_Text passage_

((

DARPA does not intend to arrange another Launch Challenge, Master said, but the agency is looking at other ways to demonstrate the capabilities of light-class, responsive satellite launchers.
DARPA says it wants companies like Astra at the ready to deliver military payloads into orbit at low cost on short notice, giving commanders the ability to rapidly deploy orbiting assets or reconstitute communications and surveillance networks.
A responsive, on-demand launch system has been on the U.S. military’s wish list for years. DARPA has sponsored several of the military’s efforts to support development of such a launch vehicle, with little success.
A flexible small satellite launcher would help the military with “things like battlefield reconnaissance, battle damage assessment, things that we use very tactically today,” Master said in a conference call with reporters Feb. 18. “We use those tactically when we have air dominance and air control. It gets a lot harder to do when we’re talking about protected airspace of over other countries or near adversaries who have capability to deny us that.”

))

_What to do_
**a.** List every organization or company named in the passage on responsive military satellite launch.
**b.** Answer these from the passage on responsive military satellite launch:
(i) What does DARPA not intend to arrange?
(ii) What two kinds of networks could commanders reconstitute?
(iii) On what date did Master speak on a conference call with reporters?
**c.** Carry on the passage on responsive military satellite launch from its last sentence.
The material that follows is not needed for any of these tasks.

_Supplied data_

((

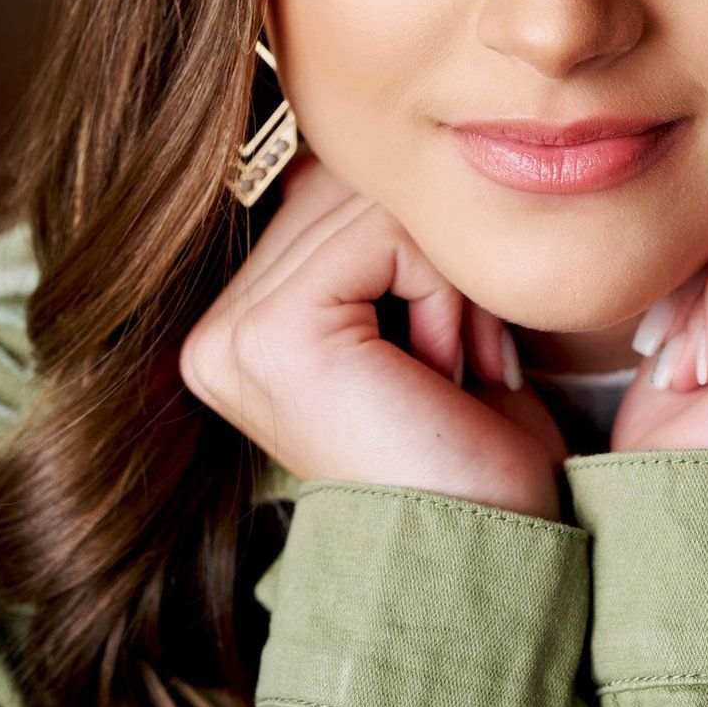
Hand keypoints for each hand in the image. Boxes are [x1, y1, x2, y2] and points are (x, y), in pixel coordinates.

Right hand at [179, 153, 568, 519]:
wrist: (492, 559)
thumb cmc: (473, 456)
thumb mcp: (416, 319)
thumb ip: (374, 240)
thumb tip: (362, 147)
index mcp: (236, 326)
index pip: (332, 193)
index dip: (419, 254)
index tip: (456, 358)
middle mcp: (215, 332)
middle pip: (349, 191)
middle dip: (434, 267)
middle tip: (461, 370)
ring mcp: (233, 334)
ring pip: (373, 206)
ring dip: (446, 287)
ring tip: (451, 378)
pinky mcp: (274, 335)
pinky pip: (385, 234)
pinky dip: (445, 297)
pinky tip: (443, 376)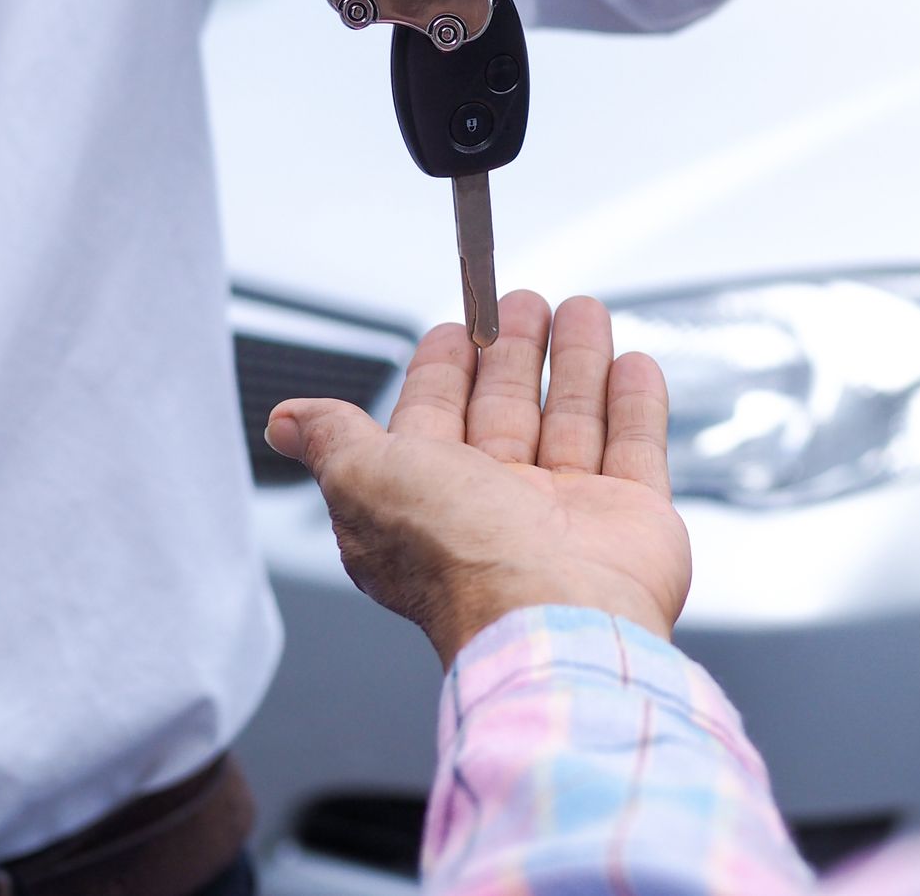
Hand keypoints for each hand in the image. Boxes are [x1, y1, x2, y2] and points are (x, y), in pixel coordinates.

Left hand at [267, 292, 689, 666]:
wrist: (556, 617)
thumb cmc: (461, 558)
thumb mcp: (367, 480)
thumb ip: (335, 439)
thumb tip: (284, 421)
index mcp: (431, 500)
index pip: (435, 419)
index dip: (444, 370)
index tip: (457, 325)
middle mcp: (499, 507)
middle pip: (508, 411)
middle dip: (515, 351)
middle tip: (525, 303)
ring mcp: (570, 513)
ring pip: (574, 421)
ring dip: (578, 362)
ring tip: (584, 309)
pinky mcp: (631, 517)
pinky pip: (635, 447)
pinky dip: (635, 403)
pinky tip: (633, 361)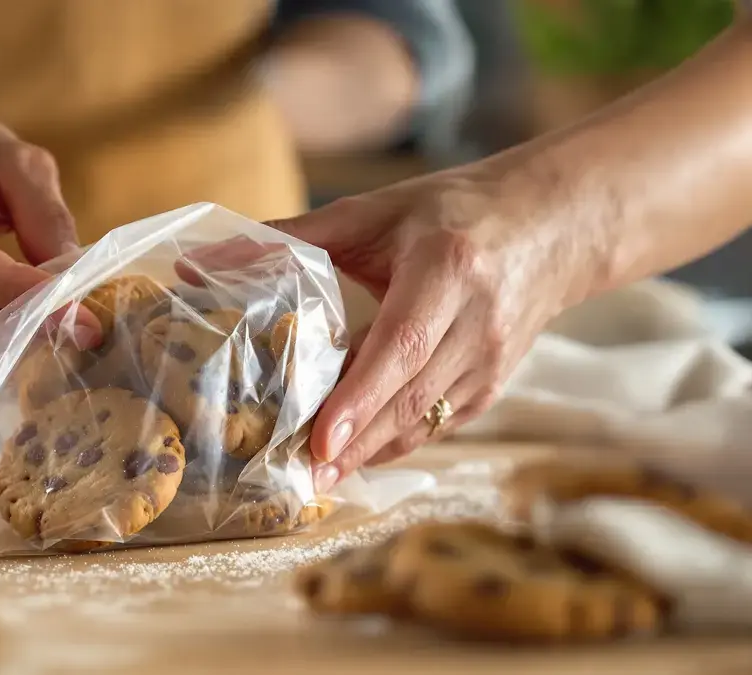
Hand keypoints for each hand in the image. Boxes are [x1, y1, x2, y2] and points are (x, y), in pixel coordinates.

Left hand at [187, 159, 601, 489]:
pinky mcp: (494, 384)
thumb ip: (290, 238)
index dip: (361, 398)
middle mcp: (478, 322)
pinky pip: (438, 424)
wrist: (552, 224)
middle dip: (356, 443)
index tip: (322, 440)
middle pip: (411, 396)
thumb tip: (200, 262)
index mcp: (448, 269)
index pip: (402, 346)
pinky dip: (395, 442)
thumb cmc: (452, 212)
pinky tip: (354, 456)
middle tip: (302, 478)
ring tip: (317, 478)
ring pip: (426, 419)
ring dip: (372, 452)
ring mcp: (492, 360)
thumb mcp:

))

_Your responses_
**a.** DARPA, Astra, the U.S. military

**b.**
(i) Another Launch Challenge.
(ii) Communications and surveillance networks.
(iii) Feb. 18.

**c.**
DARPA’s Experimental Spaceplane Program, formerly known as the XS-1, effectively ended last month when Boeing pulled out of the partnership. DARPA had selected Boeing to lead development of a reusable hypersonic booster that could take off like a rocket, deploy an upper stage to send a payload into orbit, then return to Earth for a runway landing.
Another DARPA program — the Airborne Launch Assist Space Access, or ALASA, initiative — ended in 2015 without placing anything into orbit. Through the ALASA program, DARPA and Boeing aimed to develop an air-launched rocket that could place a small satellite in orbit after dropping from the belly of an F-15E fighter jet.
DARPA also supported the launch of the first two flights of SpaceX’s Falcon 1 rocket in 2006 and 2007. Both missions failed to reach orbit, and after finally achieving success with the Falcon 1, SpaceX terminated the program in favor of the larger Falcon 9 rocket.
“From our perspective, a lot of the things that we wanted to see in terms of system developments, we saw across a couple of different providers (in the Launch Challenge),” Master said Monday.
“We have seen sort of the evolution of launch vehicle systems that are capable of meeting, or are at least designed to be both flexible, sort of launch from anywhere, and responsive, launch anytime,” he said. “So we know those systems exist, and we feel like providing some incentive as the first government customer to really put money up for somebody to go do that was impactful to the industry.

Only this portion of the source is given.